BRANO SCELTO »
---+---

ROSARIO CONTINUA A CAMMINARE CON NOI
GENNARO SANGES
Ciao Rosario!Ora che tutto è concluso, avverto il bisogno di ringraziare tutte le amiche e tutti gli amici che in queste ore hanno voluto esprimermi vicinanza e partecipazione al grande dolore per la morte di mio fratello Rosario. Un uomo buono, mite, semplice umile. Una mitezza però che si è sempre accompagnata ad un instancabile impegno per la giustizia sociale, i diritti dei lavoratori, la difesa degli esclusi. Come credente ha scelto l’impervio cammino delle comunità cristiane di base. Come laico per alcuni anni è stato un delegato sindacale di base della Funzione Pubblica Cgil, molto amato dai compagni di lavoro del Museo Nazionale. Nella sua vita ha seguito molto l’indicazione di Giorgio Gaber “La strada è l’unica salvezza”: è stato un grande camminatore e un bravo arrampicatore: lo chiamavamo “lo stambecco degli Abruzzi”. A questo proposito mi piace riportare un breve passaggio di un ricordo che gli ha dedicato mia figlia Paola.”Paolè, ti piace camminare, vero?” “Sì, Rosario, mi piace. Mi fa sentire libera”. Camminiamo insieme. Oggi prendiamocela tutta la carezza del vento, convocato qui per te. E’ proprio per te questa carezza: porta l’odore familiare del caffè e racconta di una stella alpina. Arriviamo fino in cima per vederla brillare questa stella, come brillano i tuoi occhi quando sorridi. E tu non lo sai, Rosario, ogni volta che ci sorridi ti spacchi di tenerezza. Troppa tenerezza, troppa”.Rosario ha finito i suoi giorni fra tante, troppe, ingiuste sofferenze, azzoppato a letto senza speranza. Ma la speranza cristiana promette “terre nuove e cieli nuovi”, dove potrà riprendere a correre, camminare, ad inerpicarsi su nuovi sentieri montuosi, lì dove si sentiva completamente libero. E che questa non sia solo poesia, come quelle che lui scriveva. L’ultima “O’ Saluto” la scrisse quando andò in pensione, dedicandola ai suoi compagni di lavoro. Così terminava: ” E quanno all’atu munno me ne vaco, nu consiglio: nun vi distubate… na’ tavulata, invece, nu brindisi a Rosario e pò …cantate”.Ciao, Rosario: la gioia e l’onore di averti avuto fratello!
MARIO CORBO
Caro Rosario,
immagino quale sia stata la tua sofferenza quando la malattia, impietosa, ti ha impedito di camminare, bloccandoti a letto.
Tu che hai ‘camminato’ una vita intera, percorrendo chilometri con l’agilità di una gazzella, pur portando molto spesso pesi in mano, che avrebbero dovuto rallentarti.
Ed eri sempre il più veloce, la tua andatura sicura e sciolta, il tuo volto sorridente, che diventava ironico quando ti fermavi e, volgendo lo sguardo all’indietro, vedevi noi che arrancavamo a distanza.
Allora ci aspettavi e, nel frattempo, ti accendevi un’altra sigaretta.

---+---

VOCI ESTRATTE »
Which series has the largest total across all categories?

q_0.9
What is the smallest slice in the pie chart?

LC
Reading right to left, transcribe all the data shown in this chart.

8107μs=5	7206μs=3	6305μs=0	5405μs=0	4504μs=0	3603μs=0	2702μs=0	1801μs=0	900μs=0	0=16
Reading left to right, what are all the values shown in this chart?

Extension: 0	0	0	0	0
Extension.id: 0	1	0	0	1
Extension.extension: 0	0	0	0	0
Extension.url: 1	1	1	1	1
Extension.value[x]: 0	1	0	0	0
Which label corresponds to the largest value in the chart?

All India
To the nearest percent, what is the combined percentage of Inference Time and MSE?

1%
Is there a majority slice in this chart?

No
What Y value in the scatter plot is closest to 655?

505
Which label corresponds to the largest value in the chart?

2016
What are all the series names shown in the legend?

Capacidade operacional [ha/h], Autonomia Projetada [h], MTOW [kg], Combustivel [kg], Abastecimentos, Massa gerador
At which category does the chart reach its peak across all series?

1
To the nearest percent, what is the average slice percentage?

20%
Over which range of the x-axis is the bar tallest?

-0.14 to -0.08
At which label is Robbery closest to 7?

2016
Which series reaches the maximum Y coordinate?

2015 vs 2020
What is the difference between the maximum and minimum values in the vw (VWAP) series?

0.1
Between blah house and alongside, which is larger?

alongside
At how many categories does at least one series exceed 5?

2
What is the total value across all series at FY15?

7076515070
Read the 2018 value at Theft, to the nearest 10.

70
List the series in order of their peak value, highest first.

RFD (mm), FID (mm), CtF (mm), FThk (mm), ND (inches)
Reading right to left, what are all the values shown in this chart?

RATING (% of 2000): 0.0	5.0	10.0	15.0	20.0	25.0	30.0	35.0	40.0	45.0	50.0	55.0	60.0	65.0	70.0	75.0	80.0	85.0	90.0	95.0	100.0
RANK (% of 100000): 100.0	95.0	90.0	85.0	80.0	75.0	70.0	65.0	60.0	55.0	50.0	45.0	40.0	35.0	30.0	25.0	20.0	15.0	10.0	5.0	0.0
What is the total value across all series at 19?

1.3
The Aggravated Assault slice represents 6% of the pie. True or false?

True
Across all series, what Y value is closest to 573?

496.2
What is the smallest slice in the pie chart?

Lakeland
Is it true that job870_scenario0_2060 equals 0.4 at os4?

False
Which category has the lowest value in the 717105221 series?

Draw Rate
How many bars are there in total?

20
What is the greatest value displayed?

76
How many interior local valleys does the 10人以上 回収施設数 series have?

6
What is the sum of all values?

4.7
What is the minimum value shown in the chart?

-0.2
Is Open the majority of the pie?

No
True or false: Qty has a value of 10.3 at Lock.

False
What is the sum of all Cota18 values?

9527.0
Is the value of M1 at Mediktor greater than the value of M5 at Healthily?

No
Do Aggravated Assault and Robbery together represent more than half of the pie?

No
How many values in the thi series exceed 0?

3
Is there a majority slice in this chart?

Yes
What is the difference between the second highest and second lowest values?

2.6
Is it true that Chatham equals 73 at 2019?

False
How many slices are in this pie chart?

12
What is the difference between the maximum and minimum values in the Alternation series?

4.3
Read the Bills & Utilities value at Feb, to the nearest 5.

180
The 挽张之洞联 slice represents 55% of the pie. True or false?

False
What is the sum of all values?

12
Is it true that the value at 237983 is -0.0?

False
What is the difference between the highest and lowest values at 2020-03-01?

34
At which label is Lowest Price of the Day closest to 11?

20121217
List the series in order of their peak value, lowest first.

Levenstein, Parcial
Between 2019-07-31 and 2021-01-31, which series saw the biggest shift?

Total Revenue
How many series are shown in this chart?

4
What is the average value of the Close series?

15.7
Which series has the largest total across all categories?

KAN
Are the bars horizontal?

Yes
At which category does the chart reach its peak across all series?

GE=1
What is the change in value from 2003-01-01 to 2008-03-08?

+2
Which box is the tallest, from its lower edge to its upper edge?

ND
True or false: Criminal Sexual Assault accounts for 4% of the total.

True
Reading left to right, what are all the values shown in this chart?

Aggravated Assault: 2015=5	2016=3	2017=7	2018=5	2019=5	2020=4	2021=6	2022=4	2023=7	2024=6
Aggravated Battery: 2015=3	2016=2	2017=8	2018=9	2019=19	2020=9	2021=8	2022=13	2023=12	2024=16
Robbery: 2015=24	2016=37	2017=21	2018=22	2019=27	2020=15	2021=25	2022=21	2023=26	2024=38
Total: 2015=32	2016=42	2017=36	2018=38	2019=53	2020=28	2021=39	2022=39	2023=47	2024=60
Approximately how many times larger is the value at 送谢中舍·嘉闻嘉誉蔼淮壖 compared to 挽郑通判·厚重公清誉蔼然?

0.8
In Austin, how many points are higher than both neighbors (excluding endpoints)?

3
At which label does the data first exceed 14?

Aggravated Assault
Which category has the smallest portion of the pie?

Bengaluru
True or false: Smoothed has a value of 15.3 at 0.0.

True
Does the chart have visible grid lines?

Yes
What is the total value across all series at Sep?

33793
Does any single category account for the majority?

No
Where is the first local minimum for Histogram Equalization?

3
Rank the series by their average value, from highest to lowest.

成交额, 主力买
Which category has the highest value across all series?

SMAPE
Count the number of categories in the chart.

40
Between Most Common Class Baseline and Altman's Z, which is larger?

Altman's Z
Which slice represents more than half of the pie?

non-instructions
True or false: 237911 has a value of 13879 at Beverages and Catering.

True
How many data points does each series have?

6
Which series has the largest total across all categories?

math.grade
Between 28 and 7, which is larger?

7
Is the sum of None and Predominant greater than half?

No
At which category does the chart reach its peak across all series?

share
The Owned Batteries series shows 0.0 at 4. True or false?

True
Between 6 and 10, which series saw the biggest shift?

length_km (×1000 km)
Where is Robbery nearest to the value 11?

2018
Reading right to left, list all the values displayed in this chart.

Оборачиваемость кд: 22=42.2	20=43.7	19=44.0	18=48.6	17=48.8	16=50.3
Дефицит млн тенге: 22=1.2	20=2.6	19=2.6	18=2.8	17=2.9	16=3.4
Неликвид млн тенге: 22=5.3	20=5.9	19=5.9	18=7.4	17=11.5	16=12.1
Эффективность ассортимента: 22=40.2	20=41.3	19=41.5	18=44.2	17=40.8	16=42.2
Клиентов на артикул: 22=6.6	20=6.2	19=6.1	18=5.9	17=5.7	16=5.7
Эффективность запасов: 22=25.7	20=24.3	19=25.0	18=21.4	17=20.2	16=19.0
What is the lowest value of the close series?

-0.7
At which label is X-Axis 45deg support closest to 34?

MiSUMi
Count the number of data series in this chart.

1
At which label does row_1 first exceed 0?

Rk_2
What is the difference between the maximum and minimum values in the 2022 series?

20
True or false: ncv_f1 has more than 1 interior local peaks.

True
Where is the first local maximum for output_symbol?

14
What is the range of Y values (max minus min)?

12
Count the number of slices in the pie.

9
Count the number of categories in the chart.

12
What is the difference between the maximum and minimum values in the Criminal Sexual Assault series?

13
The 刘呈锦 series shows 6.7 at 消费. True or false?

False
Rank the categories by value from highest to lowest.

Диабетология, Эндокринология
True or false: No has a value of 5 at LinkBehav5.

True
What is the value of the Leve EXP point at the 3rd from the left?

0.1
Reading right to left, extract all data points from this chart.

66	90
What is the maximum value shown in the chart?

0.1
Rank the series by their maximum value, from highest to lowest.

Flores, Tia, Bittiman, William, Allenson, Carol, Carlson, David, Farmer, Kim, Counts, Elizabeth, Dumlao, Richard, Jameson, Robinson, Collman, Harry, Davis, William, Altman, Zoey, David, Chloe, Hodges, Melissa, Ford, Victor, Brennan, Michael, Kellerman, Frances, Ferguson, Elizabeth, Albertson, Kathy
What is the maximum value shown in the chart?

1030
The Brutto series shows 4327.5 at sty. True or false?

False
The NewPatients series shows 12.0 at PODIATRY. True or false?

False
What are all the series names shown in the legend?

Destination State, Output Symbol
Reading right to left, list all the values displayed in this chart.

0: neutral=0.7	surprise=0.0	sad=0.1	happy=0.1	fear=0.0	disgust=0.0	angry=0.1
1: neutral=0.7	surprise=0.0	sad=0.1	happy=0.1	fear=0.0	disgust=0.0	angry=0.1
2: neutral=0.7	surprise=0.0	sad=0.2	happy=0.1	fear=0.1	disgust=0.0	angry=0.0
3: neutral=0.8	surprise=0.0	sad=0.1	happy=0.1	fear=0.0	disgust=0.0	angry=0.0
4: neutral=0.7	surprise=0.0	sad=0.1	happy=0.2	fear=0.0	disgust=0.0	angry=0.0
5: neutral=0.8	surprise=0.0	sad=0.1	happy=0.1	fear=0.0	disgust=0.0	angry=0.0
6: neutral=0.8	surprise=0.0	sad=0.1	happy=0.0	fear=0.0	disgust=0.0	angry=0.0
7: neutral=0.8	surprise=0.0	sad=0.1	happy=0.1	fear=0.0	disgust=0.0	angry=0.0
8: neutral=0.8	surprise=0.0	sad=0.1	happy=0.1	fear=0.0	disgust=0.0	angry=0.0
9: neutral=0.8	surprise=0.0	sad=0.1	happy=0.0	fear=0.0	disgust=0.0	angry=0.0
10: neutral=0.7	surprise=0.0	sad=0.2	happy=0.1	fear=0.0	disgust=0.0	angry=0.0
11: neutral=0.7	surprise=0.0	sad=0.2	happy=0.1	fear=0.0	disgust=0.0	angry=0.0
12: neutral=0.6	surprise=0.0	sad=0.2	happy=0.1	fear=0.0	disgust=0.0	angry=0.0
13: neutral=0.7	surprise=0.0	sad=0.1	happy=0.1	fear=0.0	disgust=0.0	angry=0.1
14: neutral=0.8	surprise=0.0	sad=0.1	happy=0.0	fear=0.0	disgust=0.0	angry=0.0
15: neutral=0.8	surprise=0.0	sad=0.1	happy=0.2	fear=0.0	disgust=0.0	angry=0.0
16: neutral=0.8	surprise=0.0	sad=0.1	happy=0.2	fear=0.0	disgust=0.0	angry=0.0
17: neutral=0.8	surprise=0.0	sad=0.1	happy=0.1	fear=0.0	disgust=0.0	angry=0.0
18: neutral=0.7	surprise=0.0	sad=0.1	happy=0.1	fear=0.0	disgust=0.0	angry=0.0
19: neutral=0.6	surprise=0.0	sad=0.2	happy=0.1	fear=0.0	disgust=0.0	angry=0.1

---+---

ESERCIZI DA SVOLGERE »
[A] Trascrivi parola per parola il passo del brano che va da "MARIO CORBO" fino a "arrancavamo a distanza." compreso.
[B] Riscrivi in forma più breve il paragrafo del brano che comincia con "Ed eri sempre il più veloce", conservandone i fatti principali.
Le righe provengono da una fonte diversa dal brano.

RISPOSTE AGLI ESERCIZI »
[A]
MARIO CORBO
Caro Rosario,
immagino quale sia stata la tua sofferenza quando la malattia, impietosa, ti ha impedito di camminare, bloccandoti a letto.
Tu che hai ‘camminato’ una vita intera, percorrendo chilometri con l’agilità di una gazzella, pur portando molto spesso pesi in mano, che avrebbero dovuto rallentarti.
Ed eri sempre il più veloce, la tua andatura sicura e sciolta, il tuo volto sorridente, che diventava ironico quando ti fermavi e, volgendo lo sguardo all’indietro, vedevi noi che arrancavamo a distanza.

[B] Eri sempre il più veloce, con un passo sicuro e sciolto e il volto sorridente. Quando ti fermavi e ti voltavi a guardarci arrancare lontani, il tuo volto si faceva ironico.